### PROVIDED ENTRIES
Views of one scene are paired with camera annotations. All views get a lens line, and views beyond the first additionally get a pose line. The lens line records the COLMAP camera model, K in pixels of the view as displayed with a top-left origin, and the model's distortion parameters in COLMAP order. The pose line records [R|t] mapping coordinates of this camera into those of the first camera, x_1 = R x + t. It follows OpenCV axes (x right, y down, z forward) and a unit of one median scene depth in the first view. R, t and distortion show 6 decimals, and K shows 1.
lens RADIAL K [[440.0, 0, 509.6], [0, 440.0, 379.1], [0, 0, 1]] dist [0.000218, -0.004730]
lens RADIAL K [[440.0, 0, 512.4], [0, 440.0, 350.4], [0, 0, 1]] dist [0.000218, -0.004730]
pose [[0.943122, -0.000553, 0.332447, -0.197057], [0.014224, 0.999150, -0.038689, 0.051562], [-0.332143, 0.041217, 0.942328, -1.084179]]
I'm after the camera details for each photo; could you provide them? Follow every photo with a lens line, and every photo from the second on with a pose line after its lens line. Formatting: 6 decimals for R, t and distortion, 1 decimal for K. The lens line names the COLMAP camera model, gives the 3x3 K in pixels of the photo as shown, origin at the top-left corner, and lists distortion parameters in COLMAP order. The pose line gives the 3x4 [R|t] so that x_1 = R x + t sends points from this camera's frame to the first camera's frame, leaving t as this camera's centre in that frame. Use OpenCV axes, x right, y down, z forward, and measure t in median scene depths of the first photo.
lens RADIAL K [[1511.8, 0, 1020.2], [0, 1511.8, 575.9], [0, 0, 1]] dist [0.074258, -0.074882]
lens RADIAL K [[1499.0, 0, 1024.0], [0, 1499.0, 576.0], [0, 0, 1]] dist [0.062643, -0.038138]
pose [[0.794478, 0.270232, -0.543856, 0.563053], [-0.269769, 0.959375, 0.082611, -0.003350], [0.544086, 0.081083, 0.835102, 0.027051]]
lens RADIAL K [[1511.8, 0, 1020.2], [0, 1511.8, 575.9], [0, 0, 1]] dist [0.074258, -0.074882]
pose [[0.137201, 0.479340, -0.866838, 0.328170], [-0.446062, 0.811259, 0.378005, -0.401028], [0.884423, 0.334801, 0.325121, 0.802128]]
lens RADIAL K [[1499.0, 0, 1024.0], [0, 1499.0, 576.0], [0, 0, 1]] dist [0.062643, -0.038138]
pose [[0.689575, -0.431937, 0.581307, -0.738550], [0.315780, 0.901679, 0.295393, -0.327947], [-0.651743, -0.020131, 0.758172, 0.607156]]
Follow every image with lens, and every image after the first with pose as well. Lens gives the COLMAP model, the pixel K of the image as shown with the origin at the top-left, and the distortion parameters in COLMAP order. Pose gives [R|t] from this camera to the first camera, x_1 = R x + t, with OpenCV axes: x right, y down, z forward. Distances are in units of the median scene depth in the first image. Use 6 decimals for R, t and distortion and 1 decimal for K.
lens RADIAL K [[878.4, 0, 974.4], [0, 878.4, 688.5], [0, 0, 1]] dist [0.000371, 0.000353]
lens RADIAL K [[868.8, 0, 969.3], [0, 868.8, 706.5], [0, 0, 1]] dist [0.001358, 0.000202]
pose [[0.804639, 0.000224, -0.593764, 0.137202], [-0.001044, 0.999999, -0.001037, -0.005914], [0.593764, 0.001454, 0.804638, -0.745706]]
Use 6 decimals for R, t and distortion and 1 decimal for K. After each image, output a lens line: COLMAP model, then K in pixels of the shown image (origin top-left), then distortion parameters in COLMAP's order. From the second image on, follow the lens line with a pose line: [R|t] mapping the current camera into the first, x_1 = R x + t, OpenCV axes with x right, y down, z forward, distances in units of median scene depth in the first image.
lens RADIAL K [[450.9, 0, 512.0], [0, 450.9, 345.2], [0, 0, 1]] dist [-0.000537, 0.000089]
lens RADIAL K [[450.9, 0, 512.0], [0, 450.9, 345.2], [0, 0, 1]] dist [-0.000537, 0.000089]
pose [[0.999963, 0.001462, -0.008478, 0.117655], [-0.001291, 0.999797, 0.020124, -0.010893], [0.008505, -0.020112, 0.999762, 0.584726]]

### ABOUT THIS EXERCISE
Would you reproduce the material above exactly as it reads?

### PROBLEM SOLUTION
Views of one scene are paired with camera annotations. All views get a lens line, and views beyond the first additionally get a pose line. The lens line records the COLMAP camera model, K in pixels of the view as displayed with a top-left origin, and the model's distortion parameters in COLMAP order. The pose line records [R|t] mapping coordinates of this camera into those of the first camera, x_1 = R x + t. It follows OpenCV axes (x right, y down, z forward) and a unit of one median scene depth in the first view. R, t and distortion show 6 decimals, and K shows 1.
lens RADIAL K [[440.0, 0, 509.6], [0, 440.0, 379.1], [0, 0, 1]] dist [0.000218, -0.004730]
lens RADIAL K [[440.0, 0, 512.4], [0, 440.0, 350.4], [0, 0, 1]] dist [0.000218, -0.004730]
pose [[0.943122, -0.000553, 0.332447, -0.197057], [0.014224, 0.999150, -0.038689, 0.051562], [-0.332143, 0.041217, 0.942328, -1.084179]]
I'm after the camera details for each photo; could you provide them? Follow every photo with a lens line, and every photo from the second on with a pose line after its lens line. Formatting: 6 decimals for R, t and distortion, 1 decimal for K. The lens line names the COLMAP camera model, gives the 3x3 K in pixels of the photo as shown, origin at the top-left corner, and lists distortion parameters in COLMAP order. The pose line gives the 3x4 [R|t] so that x_1 = R x + t sends points from this camera's frame to the first camera's frame, leaving t as this camera's centre in that frame. Use OpenCV axes, x right, y down, z forward, and measure t in median scene depths of the first photo.
lens RADIAL K [[1511.8, 0, 1020.2], [0, 1511.8, 575.9], [0, 0, 1]] dist [0.074258, -0.074882]
lens RADIAL K [[1499.0, 0, 1024.0], [0, 1499.0, 576.0], [0, 0, 1]] dist [0.062643, -0.038138]
pose [[0.794478, 0.270232, -0.543856, 0.563053], [-0.269769, 0.959375, 0.082611, -0.003350], [0.544086, 0.081083, 0.835102, 0.027051]]
lens RADIAL K [[1511.8, 0, 1020.2], [0, 1511.8, 575.9], [0, 0, 1]] dist [0.074258, -0.074882]
pose [[0.137201, 0.479340, -0.866838, 0.328170], [-0.446062, 0.811259, 0.378005, -0.401028], [0.884423, 0.334801, 0.325121, 0.802128]]
lens RADIAL K [[1499.0, 0, 1024.0], [0, 1499.0, 576.0], [0, 0, 1]] dist [0.062643, -0.038138]
pose [[0.689575, -0.431937, 0.581307, -0.738550], [0.315780, 0.901679, 0.295393, -0.327947], [-0.651743, -0.020131, 0.758172, 0.607156]]
Follow every image with lens, and every image after the first with pose as well. Lens gives the COLMAP model, the pixel K of the image as shown with the origin at the top-left, and the distortion parameters in COLMAP order. Pose gives [R|t] from this camera to the first camera, x_1 = R x + t, with OpenCV axes: x right, y down, z forward. Distances are in units of the median scene depth in the first image. Use 6 decimals for R, t and distortion and 1 decimal for K.
lens RADIAL K [[878.4, 0, 974.4], [0, 878.4, 688.5], [0, 0, 1]] dist [0.000371, 0.000353]
lens RADIAL K [[868.8, 0, 969.3], [0, 868.8, 706.5], [0, 0, 1]] dist [0.001358, 0.000202]
pose [[0.804639, 0.000224, -0.593764, 0.137202], [-0.001044, 0.999999, -0.001037, -0.005914], [0.593764, 0.001454, 0.804638, -0.745706]]
Use 6 decimals for R, t and distortion and 1 decimal for K. After each image, output a lens line: COLMAP model, then K in pixels of the shown image (origin top-left), then distortion parameters in COLMAP's order. From the second image on, follow the lens line with a pose line: [R|t] mapping the current camera into the first, x_1 = R x + t, OpenCV axes with x right, y down, z forward, distances in units of median scene depth in the first image.
lens RADIAL K [[450.9, 0, 512.0], [0, 450.9, 345.2], [0, 0, 1]] dist [-0.000537, 0.000089]
lens RADIAL K [[450.9, 0, 512.0], [0, 450.9, 345.2], [0, 0, 1]] dist [-0.000537, 0.000089]
pose [[0.999963, 0.001462, -0.008478, 0.117655], [-0.001291, 0.999797, 0.020124, -0.010893], [0.008505, -0.020112, 0.999762, 0.584726]]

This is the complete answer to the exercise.